Last January, he moved out and a young single mother with three little children moved in. A South Los Angeles domestic violence program chose the family from its shelter and brokered the deal.

He agreed to let her pay one dollar a month, and imposed on her only one rule: "Whatever has to happen to keep things drama free, that's what I need you to do."

When Tolbert first shared his story with me, he wanted me to write about it but not name him. He didn't want publicity. He just hoped that, since he'd gotten the idea from something he'd read, maybe someone reading my column would be inspired to … do what?

Let strangers take over their homes rent-free?

I figured he was either crazy, very rich or hopelessly naive.

That was last summer, when he didn't know himself how the experiment would work out. There were times, he said, when he wondered if his leap of faith had gone a step too far.

"A couple of friends said 'You're out of your mind.' But others said 'That's great.'"

His mother worried that he was being too trusting — and didn't exactly relish the idea of sharing space with her grown son for the first time in 30 years.

But he'd grown up in a family where sharing your blessings mattered.

So Tolbert left the good furniture for the woman who moved in. He didn't hide his grandmother's heirloom quilt or put away the fine art.

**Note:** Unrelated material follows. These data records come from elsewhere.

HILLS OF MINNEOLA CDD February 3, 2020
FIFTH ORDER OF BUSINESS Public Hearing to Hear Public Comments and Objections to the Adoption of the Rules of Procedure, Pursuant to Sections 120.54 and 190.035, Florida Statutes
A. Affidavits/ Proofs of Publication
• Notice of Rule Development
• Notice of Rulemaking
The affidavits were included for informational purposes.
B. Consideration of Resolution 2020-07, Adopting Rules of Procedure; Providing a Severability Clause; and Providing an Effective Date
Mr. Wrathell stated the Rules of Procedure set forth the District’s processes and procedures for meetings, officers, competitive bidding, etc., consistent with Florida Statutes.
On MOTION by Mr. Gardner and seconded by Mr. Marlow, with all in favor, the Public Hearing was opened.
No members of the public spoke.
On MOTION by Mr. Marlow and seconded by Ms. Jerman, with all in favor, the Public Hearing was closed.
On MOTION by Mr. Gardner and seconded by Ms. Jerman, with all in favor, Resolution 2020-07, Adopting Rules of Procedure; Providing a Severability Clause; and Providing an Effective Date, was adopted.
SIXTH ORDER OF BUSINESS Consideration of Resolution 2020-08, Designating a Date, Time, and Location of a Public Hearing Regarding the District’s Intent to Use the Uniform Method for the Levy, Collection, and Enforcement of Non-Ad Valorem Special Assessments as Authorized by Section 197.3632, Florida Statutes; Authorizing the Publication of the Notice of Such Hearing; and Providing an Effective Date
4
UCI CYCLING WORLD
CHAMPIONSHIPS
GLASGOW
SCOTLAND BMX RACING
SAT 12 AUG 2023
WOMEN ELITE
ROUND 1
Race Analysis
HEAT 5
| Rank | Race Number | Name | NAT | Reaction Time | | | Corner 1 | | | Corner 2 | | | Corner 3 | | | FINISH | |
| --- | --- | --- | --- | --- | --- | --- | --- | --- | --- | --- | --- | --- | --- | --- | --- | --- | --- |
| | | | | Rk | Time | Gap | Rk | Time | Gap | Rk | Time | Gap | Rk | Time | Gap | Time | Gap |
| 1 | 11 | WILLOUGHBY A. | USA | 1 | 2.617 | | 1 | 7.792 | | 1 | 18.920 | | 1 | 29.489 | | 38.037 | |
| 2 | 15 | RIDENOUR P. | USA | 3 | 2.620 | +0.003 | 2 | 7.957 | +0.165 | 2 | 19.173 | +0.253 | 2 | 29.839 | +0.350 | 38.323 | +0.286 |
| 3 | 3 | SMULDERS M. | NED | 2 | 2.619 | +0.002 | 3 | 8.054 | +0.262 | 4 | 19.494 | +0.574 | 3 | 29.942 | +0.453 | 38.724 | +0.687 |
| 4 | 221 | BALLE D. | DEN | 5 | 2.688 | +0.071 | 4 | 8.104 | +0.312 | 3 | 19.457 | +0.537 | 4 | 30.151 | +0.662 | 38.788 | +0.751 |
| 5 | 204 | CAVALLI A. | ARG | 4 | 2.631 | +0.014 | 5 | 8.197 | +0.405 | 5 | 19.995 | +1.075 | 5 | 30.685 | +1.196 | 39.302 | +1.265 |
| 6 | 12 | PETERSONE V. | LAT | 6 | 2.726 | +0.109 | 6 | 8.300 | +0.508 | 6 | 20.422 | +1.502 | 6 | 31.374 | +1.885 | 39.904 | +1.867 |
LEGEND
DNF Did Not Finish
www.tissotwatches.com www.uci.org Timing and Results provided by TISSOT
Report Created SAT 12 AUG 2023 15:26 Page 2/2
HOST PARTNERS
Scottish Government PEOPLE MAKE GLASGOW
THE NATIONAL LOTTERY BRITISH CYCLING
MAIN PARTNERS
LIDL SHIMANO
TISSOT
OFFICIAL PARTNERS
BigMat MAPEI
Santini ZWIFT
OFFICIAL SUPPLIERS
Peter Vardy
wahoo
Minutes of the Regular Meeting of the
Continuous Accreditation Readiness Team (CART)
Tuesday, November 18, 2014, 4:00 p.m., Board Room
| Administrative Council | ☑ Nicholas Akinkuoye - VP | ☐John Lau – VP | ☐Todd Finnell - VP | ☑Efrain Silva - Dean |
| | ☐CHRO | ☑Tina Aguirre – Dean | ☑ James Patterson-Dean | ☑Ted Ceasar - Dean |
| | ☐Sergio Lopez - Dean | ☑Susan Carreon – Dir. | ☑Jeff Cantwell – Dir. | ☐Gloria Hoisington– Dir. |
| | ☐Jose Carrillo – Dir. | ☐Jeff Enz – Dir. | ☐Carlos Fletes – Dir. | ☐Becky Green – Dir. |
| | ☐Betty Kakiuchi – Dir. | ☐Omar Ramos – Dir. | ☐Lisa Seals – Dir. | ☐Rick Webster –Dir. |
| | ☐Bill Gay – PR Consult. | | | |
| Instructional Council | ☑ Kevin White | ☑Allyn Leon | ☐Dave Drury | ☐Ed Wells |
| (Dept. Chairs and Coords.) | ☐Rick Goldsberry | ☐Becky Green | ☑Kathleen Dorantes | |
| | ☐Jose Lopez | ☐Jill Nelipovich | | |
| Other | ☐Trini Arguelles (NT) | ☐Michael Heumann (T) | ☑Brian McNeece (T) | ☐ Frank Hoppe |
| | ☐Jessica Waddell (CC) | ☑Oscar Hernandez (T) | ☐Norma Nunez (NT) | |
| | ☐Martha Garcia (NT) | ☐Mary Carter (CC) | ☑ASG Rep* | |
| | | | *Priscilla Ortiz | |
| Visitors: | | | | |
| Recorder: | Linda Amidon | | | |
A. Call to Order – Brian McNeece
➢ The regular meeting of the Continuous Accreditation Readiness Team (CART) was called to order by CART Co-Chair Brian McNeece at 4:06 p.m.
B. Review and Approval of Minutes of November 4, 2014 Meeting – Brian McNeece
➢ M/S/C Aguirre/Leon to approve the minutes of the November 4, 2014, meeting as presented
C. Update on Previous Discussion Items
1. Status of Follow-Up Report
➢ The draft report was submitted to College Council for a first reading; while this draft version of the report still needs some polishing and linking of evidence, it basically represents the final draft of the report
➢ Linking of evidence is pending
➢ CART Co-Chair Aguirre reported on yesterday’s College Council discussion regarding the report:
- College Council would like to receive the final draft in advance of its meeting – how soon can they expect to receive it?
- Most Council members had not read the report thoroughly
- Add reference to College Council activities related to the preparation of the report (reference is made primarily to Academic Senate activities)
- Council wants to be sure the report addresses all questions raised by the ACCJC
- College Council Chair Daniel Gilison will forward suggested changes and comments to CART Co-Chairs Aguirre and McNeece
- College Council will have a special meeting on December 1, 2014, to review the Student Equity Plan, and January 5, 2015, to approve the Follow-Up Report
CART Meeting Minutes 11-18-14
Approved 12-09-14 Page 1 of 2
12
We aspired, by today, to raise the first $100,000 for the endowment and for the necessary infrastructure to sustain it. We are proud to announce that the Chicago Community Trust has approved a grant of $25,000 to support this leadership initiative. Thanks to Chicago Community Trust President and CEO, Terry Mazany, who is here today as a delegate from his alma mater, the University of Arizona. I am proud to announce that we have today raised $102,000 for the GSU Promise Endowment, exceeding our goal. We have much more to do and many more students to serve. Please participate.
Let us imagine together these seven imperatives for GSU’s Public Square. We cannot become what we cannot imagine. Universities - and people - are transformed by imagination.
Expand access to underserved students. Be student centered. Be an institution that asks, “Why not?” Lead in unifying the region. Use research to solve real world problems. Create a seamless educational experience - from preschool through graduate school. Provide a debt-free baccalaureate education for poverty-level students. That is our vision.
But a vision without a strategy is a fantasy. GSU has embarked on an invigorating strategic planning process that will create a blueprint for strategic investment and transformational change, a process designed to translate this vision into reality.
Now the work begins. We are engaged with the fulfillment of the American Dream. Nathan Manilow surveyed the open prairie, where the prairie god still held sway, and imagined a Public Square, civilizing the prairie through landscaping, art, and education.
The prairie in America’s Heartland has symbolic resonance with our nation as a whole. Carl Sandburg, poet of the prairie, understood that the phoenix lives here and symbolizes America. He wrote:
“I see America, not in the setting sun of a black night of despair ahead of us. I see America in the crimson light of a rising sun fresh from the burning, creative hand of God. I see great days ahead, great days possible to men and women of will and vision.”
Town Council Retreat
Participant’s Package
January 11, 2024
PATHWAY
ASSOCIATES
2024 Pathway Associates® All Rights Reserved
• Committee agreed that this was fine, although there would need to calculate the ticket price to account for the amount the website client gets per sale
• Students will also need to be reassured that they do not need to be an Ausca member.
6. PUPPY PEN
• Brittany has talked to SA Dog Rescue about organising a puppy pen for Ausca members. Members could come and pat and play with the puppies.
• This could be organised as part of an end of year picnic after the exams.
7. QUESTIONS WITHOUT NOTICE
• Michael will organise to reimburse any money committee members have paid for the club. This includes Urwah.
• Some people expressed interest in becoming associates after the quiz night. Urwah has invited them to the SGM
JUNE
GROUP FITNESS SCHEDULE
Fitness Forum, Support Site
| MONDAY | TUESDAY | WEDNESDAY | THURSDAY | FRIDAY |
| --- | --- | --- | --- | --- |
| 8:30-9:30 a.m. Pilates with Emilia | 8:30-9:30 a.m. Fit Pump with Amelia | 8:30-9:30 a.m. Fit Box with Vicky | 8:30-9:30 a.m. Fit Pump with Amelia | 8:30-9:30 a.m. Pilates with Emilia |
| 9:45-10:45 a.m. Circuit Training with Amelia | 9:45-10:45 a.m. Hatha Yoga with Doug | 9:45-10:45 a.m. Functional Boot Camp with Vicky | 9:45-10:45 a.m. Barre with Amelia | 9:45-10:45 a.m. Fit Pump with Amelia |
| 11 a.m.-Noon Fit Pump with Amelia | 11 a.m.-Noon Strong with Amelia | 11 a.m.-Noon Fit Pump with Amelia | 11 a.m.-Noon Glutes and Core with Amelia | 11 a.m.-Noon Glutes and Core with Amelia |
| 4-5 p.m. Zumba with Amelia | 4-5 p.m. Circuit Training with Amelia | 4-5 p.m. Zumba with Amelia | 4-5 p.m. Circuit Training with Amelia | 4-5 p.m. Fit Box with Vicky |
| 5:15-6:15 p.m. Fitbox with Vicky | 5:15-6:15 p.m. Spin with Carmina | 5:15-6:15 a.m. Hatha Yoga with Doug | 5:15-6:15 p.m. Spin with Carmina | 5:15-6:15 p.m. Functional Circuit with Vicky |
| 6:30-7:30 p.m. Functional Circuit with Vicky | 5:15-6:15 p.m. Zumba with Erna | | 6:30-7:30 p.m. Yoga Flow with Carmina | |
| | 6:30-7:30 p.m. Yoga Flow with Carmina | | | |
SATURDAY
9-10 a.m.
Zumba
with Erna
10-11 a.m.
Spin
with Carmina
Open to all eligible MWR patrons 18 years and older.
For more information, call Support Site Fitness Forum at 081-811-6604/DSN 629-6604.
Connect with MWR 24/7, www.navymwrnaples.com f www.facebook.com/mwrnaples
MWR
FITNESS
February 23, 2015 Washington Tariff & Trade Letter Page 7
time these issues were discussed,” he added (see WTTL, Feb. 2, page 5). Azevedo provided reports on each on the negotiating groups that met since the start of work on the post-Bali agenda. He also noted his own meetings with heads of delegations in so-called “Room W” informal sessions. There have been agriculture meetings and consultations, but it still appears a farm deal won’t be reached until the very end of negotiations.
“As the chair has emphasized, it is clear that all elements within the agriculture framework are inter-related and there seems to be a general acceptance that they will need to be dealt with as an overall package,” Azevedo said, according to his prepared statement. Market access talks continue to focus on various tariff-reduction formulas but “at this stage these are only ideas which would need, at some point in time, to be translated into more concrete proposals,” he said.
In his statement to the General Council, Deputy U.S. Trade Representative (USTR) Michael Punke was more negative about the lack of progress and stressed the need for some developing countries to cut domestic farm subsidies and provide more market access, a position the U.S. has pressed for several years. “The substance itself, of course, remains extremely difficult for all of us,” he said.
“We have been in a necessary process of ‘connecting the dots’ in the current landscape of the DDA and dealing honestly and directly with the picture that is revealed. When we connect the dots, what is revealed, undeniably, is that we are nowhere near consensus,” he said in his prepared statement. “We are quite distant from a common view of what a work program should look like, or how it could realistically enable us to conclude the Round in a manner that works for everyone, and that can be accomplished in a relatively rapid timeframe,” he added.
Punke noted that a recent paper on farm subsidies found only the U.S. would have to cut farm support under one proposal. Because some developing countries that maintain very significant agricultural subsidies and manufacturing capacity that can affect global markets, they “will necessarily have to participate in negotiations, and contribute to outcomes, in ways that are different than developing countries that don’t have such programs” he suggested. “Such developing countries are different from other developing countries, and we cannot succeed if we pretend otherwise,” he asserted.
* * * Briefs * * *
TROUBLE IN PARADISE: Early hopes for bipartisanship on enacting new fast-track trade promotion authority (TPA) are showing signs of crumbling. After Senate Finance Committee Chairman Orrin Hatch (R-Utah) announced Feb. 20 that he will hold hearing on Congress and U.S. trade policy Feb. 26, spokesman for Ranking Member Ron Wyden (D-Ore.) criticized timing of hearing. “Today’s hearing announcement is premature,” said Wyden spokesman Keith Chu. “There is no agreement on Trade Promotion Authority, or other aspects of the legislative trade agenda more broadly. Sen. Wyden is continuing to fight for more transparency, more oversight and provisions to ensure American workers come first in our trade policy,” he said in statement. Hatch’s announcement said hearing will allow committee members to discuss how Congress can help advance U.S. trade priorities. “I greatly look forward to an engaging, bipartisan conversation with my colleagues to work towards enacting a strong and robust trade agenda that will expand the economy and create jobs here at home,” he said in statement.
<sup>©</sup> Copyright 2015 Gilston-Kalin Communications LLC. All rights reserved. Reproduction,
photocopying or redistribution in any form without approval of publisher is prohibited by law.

"I told her straight out, this is my home. I'm leaving these things for you to enjoy. I want you to be comfortable here."

That was a learning process for Tolbert: "It was a good exercise in not grasping and hanging on to stuff.... Short of them burning the house down, I had to accept that whatever they tear up, it can also be repaired."

And he had to accept that generosity and gratitude aren't always a matched pair.

"I had all kinds of preconceived notions about how this would play out. We would meet, she would be weeping, want to give me a big hug.... I had to learn to detach, not be attached to any particular outcome or course."